The Contacts system is basically the default Android option and is therefore a little bland. There's a big list of everyone, complete with a photo if you can be bothered to assign one from the Gallery, with Samsung-specific options to break this list down into more manageable chunks.
You're able to allocate users to Family, Friends and Work sub-groups for easy access, plus there's the option to create your own custom collections of contacts if you want to make this simple thing needlessly more complex.
Text messaging has been given a bit of a visual overhaul, with messages now appearing in threaded speech bubbles, making it a little easier to keep track of unfolding conversations, and this system is used in both the Orange and Samsung implementations of the OS.
Email is another area where the Galaxy Apollo suffers from there being too many cooks (developers) involved – the phone comes with three separate ways to set up external email accounts.
As well as the standard Gmail app that you're pretty much forced to use on Android – at least, if you want to access the Android Market – the Galaxy Apollo features the standard Android POP email tool which automatically sets you up to read your other accounts with only your email address and password required.
The way the Android email app automatically sets up accounts is impressive, but its handling of email is less so.
Messages with attachments take an age to draw on screen, and copying text from mails is impossible.

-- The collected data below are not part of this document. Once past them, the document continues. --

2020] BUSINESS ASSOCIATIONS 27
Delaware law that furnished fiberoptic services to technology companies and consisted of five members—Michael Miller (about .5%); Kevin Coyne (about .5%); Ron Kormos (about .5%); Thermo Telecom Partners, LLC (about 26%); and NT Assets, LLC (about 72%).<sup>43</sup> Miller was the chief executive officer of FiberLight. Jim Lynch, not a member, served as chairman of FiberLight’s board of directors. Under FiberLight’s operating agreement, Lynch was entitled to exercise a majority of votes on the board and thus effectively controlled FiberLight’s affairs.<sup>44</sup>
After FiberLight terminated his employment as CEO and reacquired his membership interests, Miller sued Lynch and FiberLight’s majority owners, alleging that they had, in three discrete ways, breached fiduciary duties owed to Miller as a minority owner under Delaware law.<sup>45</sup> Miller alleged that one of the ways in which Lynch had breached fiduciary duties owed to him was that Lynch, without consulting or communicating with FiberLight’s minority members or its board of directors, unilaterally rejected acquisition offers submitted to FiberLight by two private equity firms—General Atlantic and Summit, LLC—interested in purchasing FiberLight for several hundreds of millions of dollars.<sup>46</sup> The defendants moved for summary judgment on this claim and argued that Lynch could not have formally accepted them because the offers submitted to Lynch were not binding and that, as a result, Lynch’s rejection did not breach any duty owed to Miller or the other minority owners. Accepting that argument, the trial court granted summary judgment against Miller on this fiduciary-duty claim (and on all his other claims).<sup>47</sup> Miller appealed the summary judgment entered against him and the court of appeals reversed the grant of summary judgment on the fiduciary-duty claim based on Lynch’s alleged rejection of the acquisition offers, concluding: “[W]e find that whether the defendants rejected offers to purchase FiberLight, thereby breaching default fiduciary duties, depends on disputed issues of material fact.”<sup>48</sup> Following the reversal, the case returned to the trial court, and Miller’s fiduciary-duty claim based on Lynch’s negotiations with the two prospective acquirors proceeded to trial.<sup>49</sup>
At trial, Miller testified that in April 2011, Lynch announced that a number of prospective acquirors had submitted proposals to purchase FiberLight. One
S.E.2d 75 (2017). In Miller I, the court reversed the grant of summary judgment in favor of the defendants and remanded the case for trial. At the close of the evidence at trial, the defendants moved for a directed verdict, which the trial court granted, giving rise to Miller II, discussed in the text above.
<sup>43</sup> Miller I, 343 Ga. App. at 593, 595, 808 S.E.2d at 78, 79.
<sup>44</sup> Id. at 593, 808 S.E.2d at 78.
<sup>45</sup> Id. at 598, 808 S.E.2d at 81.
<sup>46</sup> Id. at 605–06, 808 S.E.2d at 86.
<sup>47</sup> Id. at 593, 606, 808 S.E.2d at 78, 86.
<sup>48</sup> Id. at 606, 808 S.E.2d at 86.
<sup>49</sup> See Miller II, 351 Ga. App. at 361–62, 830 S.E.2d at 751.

As a simple sending and replying tool its fine, but it's no match for desktop email clients.
Finally, Samsung has put on its own Samsung Email tool, which sits on the phone under the icon "Mail" and handles Exchange support if you'd like to keep certain work-based emails separate from all your other internet identities.
If you're not keen on using Google's Gmail syncing options for whatever reason, Orange has provided its own Contacts syncing tool in the form of Contacts Backup, plus there's the same Write and Go app that featured on the Samsung Galaxy S.
It's a clever little memo app that, once you've written a note, lets you hit the Update Status button and automatically post it to several social networks at once.
The dialler is the model of simplicity, popping up a huge keypad with your call log, favourites and contacts placed in tabs along the top. After hanging up a call, you're able to add the number you've just called straight to the contacts, which is handy.
Call quality was good, with a nice loud reception, good handsfree speakerphone volume and nothing in the way of digital crunchiness. It's always nice when one of these pocket internet machines also works as a telephone.